If the makers are revisiting their own formative years – publicity material makes the context of a national school in the 1970s more explicit than the action – the play's director, Niall Henry, and dramaturge, Jocelyn Clark, seem also to be invoking Blue Raincoat's own education. The ensemble manipulate the puppet with an engrossing reverence, recalling similar stately work in their recent Shackleton. A gallery of chattering teachers seem as relentlessly absurd as the cast of Alice in Wonderland. And the day-in, day-out struggle of Thaddeus, depicted unsparingly, becomes another model of unabashed repetition and sheer endurance.

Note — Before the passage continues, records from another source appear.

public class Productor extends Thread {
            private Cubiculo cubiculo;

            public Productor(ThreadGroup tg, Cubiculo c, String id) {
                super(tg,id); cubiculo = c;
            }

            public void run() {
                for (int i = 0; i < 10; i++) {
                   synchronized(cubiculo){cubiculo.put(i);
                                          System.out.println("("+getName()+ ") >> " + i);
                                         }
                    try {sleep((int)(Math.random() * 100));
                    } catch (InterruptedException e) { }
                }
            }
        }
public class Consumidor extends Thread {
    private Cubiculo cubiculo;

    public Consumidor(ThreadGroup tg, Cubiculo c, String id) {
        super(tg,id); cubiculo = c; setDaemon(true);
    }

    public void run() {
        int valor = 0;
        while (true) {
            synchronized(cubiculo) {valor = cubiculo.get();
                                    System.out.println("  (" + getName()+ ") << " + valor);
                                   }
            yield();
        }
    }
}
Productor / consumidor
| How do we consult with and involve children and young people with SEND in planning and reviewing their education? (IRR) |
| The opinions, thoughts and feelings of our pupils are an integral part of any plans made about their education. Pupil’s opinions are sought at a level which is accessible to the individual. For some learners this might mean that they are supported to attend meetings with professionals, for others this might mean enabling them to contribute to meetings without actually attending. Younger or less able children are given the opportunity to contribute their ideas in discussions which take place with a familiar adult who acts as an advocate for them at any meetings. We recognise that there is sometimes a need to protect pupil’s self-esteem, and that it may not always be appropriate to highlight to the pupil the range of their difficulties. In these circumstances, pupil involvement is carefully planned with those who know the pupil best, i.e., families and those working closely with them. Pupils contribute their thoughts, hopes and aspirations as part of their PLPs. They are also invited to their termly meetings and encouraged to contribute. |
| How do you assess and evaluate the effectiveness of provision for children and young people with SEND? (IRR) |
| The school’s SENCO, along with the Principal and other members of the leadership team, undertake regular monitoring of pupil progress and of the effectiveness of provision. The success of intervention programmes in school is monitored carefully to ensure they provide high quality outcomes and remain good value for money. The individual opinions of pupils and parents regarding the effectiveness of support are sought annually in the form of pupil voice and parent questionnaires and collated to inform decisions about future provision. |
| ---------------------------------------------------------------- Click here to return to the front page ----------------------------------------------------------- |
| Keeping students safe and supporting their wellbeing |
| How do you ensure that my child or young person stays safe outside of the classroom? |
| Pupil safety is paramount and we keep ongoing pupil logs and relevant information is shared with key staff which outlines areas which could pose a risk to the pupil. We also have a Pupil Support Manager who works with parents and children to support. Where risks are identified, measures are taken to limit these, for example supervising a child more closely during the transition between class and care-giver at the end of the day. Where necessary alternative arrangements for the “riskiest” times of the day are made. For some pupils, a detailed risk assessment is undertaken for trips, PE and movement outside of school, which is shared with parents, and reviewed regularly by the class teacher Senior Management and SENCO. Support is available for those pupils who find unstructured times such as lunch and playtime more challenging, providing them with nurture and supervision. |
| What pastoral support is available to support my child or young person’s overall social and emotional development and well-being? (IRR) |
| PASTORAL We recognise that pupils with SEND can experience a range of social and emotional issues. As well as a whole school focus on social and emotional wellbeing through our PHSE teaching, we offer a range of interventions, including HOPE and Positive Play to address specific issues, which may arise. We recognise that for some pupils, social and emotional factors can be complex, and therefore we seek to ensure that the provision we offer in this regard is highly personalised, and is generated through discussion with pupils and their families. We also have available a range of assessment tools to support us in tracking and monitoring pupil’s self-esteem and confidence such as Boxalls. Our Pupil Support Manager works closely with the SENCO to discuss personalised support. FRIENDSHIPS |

To put it another way, this learning experience feels like a grind.
One consequence for the isolated Thaddeus, voiceless and alone in his class, and imprinted with both our concerns and the cant of his teachers, is that he can never demonstrate much individuality. He is neither abused (in any overt sense) nor rebellious (in any obvious sense), and soon even the tender manipulations of this puppet, under the precise attentions of the ensemble, come to feel like a metaphor for indoctrination. Poor little Thaddeus: everyone pushes him around.
That ultimately makes for a very elegant depiction of one very dismal time, where scenes of stultifying repetition (which anyone will recognise) are choreographed with surprising sprightliness. Here the ensemble’s physical discipline makes objects such as a huge wardrobe or a hefty leabhar rolla (or roll book) become suddenly weightless, as though physics had met its match against daydreams, under the swooning strings of Joe Hunt’s sound design.
You admire such skills even while longing for the final bell, ready to leave these days behind even while appreciating all that the company has learnt.